Shunts are often recommended by otologic surgeons (Kim et al, 2005). Unfortunately, while the shunt would seem to be a logical thing to do, in most studies, the shunt procedure does not appear to be better than doing nothing (e.g. Silverstein and Rosenberg, 1992), or doing a sham (placebo) surgery (Bretlau et al, 1981; Thomsen et al, 1981, see references below).
This lack of effect may be because the shunt can easily get plugged up, because what it is treating (hydrops) is a symptom itself rather than a cause of symptoms, or because the whole concept of the sac being a drain is just wrong. We favor the first and third explanations.
Similar to shunt surgery is endolymphatic sac decompression surgery. This is a process where an ear surgeon drills bone around the area of the sac in the mastoid bone. Not very different than mastoidectomy. Again, we advise against this surgical procedure.
Interestingly, another surgeon reported good results in Meniere's with endolymphatic duct BLOCKING surgery (Saliba et al, 2015). Of course, it is difficult to see why blocking the duct would have the same good results as opening the duct. The only surgical activity common to both shunts and duct blocking is the mastoidectomy. Saliba recently published about CSF leaks in these patients (2018), but we are still waiting for another group to replicate this study.
Perhaps the most influential study concerning shunts for Meniere's was the "Danish Sham Study". This was first published in 1981 (Thomsen et al.), and was followed up by 6 other papers (by the same authors, listed below). In the Danish Sham study, 30 patients were randomized into shunt vs. mastoidectomy. In the mastoidectomy group, the bone behind the ear was opened up (mastoid sinus -- mastoidectomy), but the inner ear was not entered. In the shunt group, there was both a mastoidectomy as well as insertion of a plastic tube ("shunt") into the endolymphatic sac through a hole in the bone. Both groups -- mastoidectomy and mastoidectomy+shunt, did equally well, even as far as 9 years later (1989).
The authors of the Danish Sham Study considered the mastoidectomy a placebo. If one accepts this statement, then it would follow that shunt surgery is equally effective to placebo, and that there is no reason to propose shunt surgery to patients with Meniere's.
Other viewpoints on the study include the conjecture that both mastoidectomy AND shunts are "active treatment". Both involve drilling around the bone of the mastoid, and perhaps this is sufficiently destructive that it helps Meniere's. If one follows this train of thought to the logical conclusion, there is no need to do a shunt -- a mastoidectomy is enough. It would also follow that surgical procedures such as "duct blocking" (e.g. Saliba et al, 2015) see above, at their business end, are mastoidectomies.
Welling and Nagaraja (2000) attempted to refute the sham study through a reanalysis of the data from the original study. They concluded that Thomsen and associates did their statistics incorectly, and actually shunts did work better than mastoidectomy. It is difficult to follow this paper and we are not sure who is right.

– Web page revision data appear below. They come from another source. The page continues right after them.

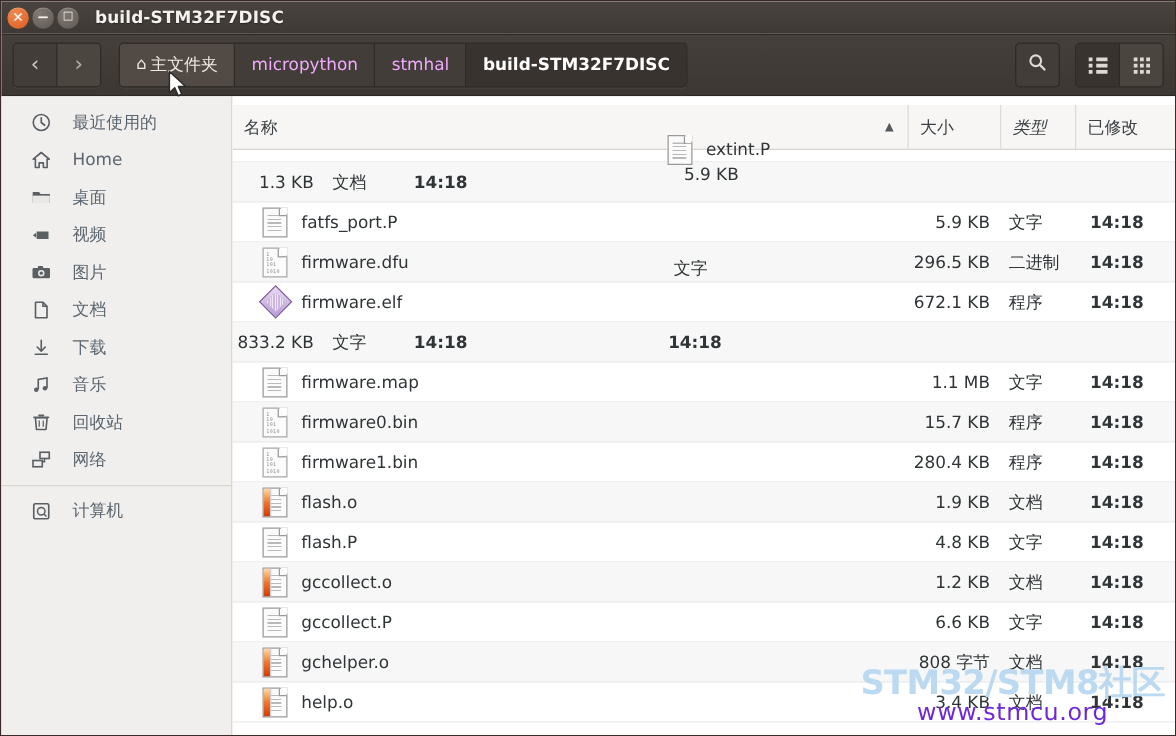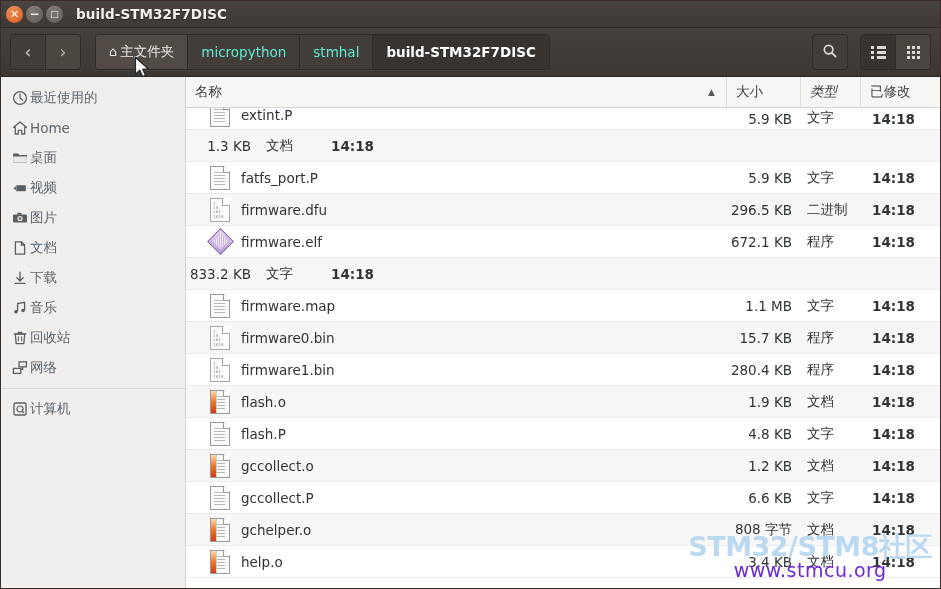"micropython" .crumb { color: #5eead4 -> #f0abfc }
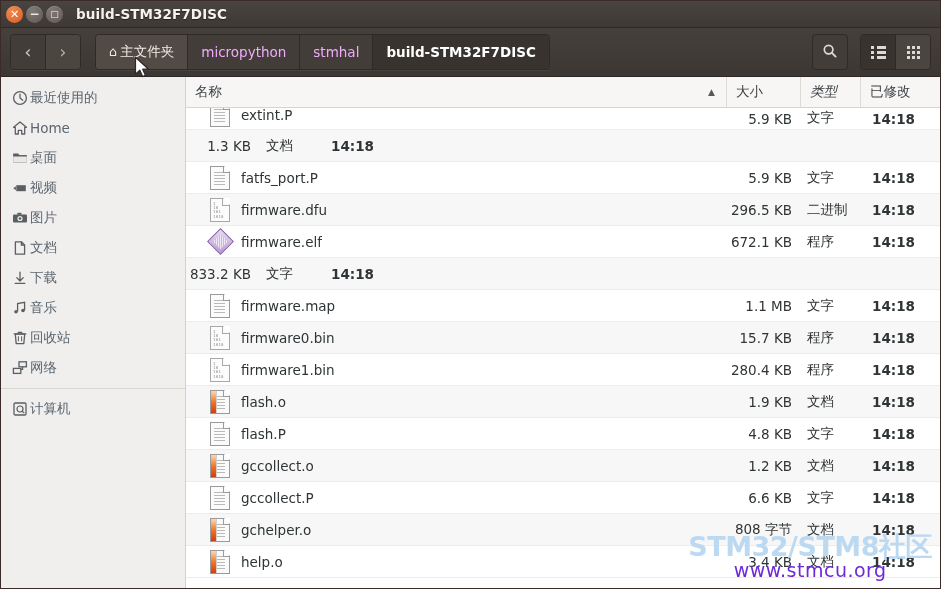"最近使用的" .side-item { gap: 2px -> 17px; padding-left: 10px -> 23px }
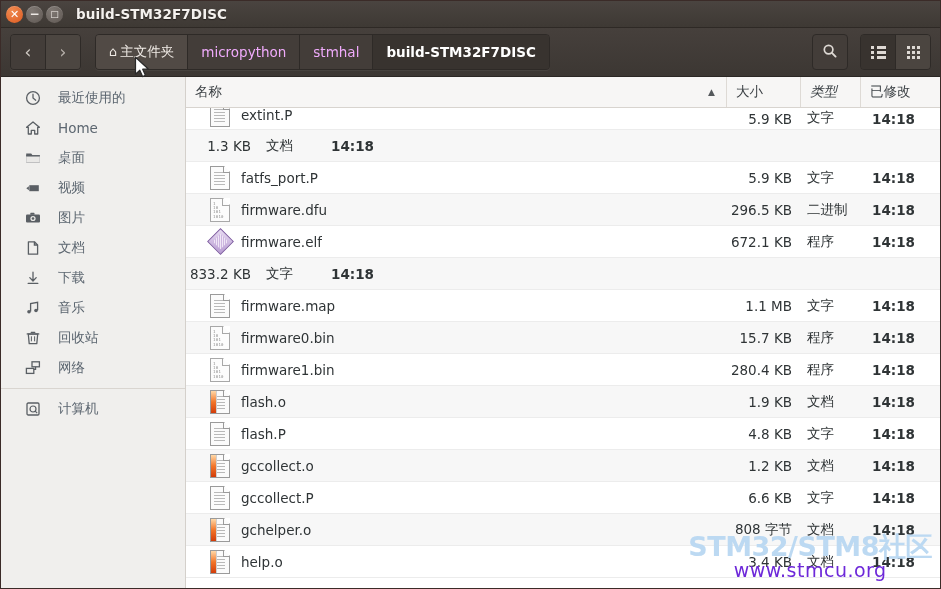"名称" .hdr { height: 31px -> 36px; margin-top: none -> 7px }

Another attack on the general conclusion that shunts are placebos, and that the observed effect was a placebo effect, has to do with the observation that only 30 patients were studied. Perhaps by chance, the two groups of patients were destined to do well. It is well accepted that Meniere's is a very variable disorder, and that large numbers of patients are required to develop a reasonable conclusion (e.g. Ruckenstein et al, 1991). So this argument could be true.
We do not presently recommend shunts (or variants) for our Meniere's patients except in very unusual situations. These may include a person who has perfectly normal hearing but dangerous attacks of vertigo, or an older person who might not tolerate the gentamicin procedure (Pensak and Friedman, 1998; Gianoli et al, 1998).